Purple yam is a tuberous root vegetable; with its origins in the Asian tropics, the purple yam has been know since the ancient times. They are usually bright lavender in color but they may sometimes be white skinned with a deep, brilliant purple interior, and many people confuse them with sweet potatoes.
Purple yams have an average 158 calories per cup and contain very little protein, about 2 grams per cup, and almost no fat. It is also high in Vitamin A, C & Potassium; and it contains 50% more anthocyanins than the same amount of blueberries.
A study showed that dark purple pigments in purple yams indicate the presence of powerful antioxidants not found in regular sweet potatoes. Replacing regular potatoes with purple “ube” yams could increase your antioxidant intake to slow down aging and keep you healthy.
The mashed buttered purple yams dish did not come from the Philippines. This dish is my own creation, and I find it very tasty and delicious.
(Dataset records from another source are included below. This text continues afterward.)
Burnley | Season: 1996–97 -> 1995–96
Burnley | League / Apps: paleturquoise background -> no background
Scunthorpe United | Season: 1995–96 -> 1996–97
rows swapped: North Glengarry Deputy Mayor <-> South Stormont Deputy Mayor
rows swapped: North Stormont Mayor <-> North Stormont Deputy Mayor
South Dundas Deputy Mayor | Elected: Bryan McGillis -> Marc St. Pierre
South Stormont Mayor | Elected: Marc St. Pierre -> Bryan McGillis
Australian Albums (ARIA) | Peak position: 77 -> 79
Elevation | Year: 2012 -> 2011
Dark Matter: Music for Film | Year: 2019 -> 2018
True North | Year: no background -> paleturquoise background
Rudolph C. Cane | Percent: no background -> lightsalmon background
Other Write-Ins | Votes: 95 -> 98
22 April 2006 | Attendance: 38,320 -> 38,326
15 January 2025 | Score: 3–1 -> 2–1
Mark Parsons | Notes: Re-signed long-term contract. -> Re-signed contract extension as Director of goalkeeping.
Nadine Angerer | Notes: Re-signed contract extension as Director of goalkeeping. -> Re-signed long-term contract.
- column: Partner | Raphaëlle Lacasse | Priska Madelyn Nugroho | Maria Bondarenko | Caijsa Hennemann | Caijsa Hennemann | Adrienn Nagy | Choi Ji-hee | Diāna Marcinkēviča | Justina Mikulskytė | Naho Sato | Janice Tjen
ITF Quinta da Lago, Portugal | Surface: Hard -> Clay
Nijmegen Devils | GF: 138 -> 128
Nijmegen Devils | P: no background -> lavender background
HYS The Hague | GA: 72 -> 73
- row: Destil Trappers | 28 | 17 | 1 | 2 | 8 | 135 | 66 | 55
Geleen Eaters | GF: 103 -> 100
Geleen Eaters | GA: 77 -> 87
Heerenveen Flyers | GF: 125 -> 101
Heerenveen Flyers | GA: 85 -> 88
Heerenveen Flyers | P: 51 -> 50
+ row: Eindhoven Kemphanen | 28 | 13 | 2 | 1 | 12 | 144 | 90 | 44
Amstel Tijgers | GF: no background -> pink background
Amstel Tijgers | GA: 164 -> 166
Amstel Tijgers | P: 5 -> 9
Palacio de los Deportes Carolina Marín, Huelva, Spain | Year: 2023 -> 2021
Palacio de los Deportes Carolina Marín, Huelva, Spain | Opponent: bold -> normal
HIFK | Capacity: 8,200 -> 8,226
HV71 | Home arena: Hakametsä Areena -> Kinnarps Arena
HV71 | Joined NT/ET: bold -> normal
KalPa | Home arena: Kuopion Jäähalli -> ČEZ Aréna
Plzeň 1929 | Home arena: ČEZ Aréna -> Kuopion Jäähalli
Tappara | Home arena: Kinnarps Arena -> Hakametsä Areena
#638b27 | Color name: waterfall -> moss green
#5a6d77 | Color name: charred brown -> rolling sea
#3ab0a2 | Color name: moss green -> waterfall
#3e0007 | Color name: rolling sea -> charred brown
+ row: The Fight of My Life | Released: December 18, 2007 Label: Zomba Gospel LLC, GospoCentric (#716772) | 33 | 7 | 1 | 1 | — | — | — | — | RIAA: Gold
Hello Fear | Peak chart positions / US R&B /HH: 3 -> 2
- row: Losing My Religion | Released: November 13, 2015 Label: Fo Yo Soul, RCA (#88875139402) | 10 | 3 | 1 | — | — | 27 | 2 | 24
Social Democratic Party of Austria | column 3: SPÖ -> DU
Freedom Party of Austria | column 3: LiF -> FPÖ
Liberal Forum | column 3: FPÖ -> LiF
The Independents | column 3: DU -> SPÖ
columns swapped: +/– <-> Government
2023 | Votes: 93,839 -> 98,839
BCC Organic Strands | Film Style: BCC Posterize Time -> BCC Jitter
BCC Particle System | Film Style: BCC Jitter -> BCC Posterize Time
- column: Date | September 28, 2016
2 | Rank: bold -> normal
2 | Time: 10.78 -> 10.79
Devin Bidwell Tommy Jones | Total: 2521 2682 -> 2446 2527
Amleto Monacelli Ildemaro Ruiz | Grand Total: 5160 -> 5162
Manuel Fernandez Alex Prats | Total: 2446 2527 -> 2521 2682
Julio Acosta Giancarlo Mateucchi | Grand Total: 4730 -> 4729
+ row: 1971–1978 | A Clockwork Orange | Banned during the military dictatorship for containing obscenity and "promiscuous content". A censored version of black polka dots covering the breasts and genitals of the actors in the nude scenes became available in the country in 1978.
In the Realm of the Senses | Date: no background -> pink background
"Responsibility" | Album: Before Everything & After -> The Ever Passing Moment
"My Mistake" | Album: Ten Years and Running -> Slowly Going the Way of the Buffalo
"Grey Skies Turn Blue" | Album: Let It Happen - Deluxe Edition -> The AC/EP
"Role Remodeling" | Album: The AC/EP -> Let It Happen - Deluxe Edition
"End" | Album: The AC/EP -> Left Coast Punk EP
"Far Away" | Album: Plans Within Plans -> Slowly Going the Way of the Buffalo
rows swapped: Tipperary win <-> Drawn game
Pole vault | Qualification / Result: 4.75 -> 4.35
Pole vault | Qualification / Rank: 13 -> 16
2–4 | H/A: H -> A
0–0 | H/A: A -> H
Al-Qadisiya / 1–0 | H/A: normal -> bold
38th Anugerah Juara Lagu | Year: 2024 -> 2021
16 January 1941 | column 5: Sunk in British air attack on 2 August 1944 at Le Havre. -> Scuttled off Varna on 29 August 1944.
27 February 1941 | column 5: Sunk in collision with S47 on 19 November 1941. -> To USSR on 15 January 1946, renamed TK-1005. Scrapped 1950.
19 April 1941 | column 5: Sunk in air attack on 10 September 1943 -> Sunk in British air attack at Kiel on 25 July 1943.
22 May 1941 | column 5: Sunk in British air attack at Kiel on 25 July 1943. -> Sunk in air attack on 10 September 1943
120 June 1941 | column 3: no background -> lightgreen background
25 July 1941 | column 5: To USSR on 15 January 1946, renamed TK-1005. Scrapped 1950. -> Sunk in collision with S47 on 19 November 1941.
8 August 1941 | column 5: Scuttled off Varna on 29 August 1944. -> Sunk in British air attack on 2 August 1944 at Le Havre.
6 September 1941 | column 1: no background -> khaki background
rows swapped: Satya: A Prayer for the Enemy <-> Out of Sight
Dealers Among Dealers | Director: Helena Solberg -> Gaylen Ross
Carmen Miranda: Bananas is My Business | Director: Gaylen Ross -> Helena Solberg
We hope you do, too!
You can serve this healthy side dish with your favorite entree or as it is.
- 3 lbs. purple yams
- 1 tsp. salt
- 2 tbs. butter
- 1 cup of whipping cream, coconut cream or regular homo milk
- Bring a pot of water to a boil.
- Add the purple yams and cook for 25 to 30 minutes or until they are soft and tender.
- Drain the water, peel the purple yams and mash them.
- In slow heat, add the butter, salt and slowly blend the cream or milk in the purple yams mixture.